"Why am I not good enough?"
The words of a seventh-grade student at Queen Creek Middle School have left many speechless and even some in tears.
"That was so gut wrenching and yet beautiful and inspiring at the same time," one person wrote after watching the video.
Olivia Vella crafted those words -- "why am I not good enough?" -- as part of a powerful slam poem she performed for a class assignment.
According to the school, Olivia's seventh-grade writing class was tasked with creating a slam poem about a topic they were passionate about for their last assignment. They had to present their final product.
Olivia's stood out and her performance was posted to the school's Facebook page Tuesday and then on the 12 News Facebook page.
With thousands of comments and shares -- her words have reached millions and have many saying this seventh grader is "brilliant beyond words" and wise beyond her years.
In the poem, Olivia elegantly and perfectly addresses the woes of a young teenager struggling with insecurity and a desire to "be popular."

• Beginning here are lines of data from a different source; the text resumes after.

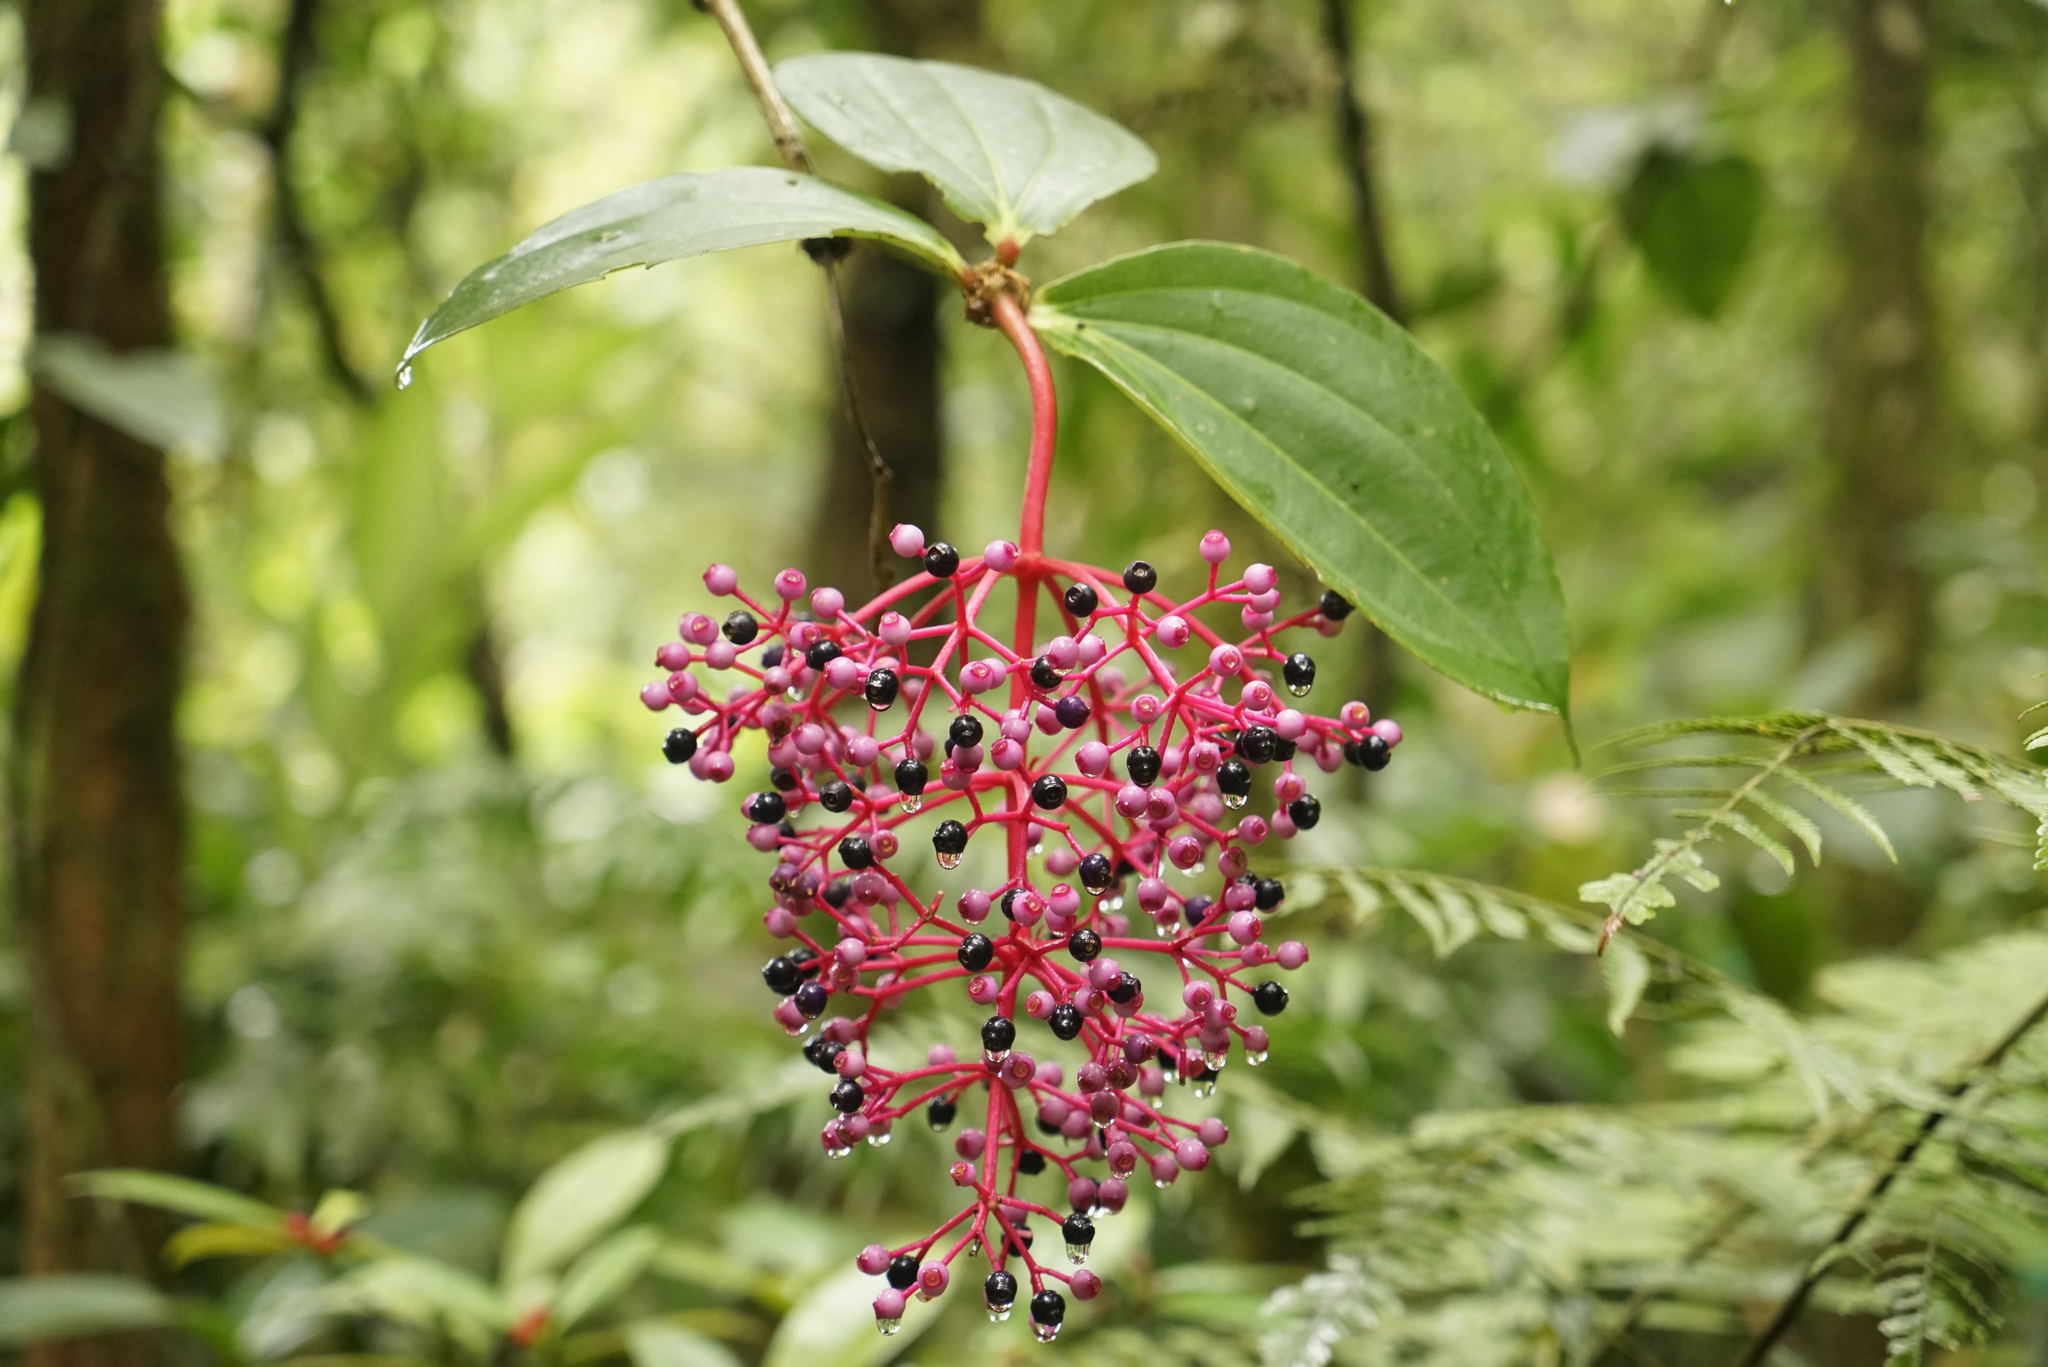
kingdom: Plantae
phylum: Tracheophyta
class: Magnoliopsida
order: Myrtales
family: Melastomataceae
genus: Medinilla
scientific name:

"Society infers girls have to have skinny waists, tan skin, long silky hair, perfectly straight teeth, big butts. Society infers girls have to wear tons of makeup to look pretty. Society infers girls have to wear skanky clothing and do inappropriate things with boys to be happy and considered cool."
But her words are not just relating to teens, they're felt by all -- at any age.
"As you gaze into the bathroom mirror, you see a stranger that somehow stole your reflection and replaced it with a completely different girl," she says discussing the lengths one may go to to "fit in" and not be the "odd one out." "You tell yourself: I just want people to like me. I just want to be accepted."
She finishes with a powerful message.
"Society is wrong," she says. "You are loved. You are precious. You are beautiful. You are talented, You are capable. You are deserving of respect. You are one in 7 billion."
According to the school, Olivia presented her poem to every seventh-grade writing period and "had several students in tears, shocked, and more empathetic than ever."
"And most of all," Olivia says, "you are good enough."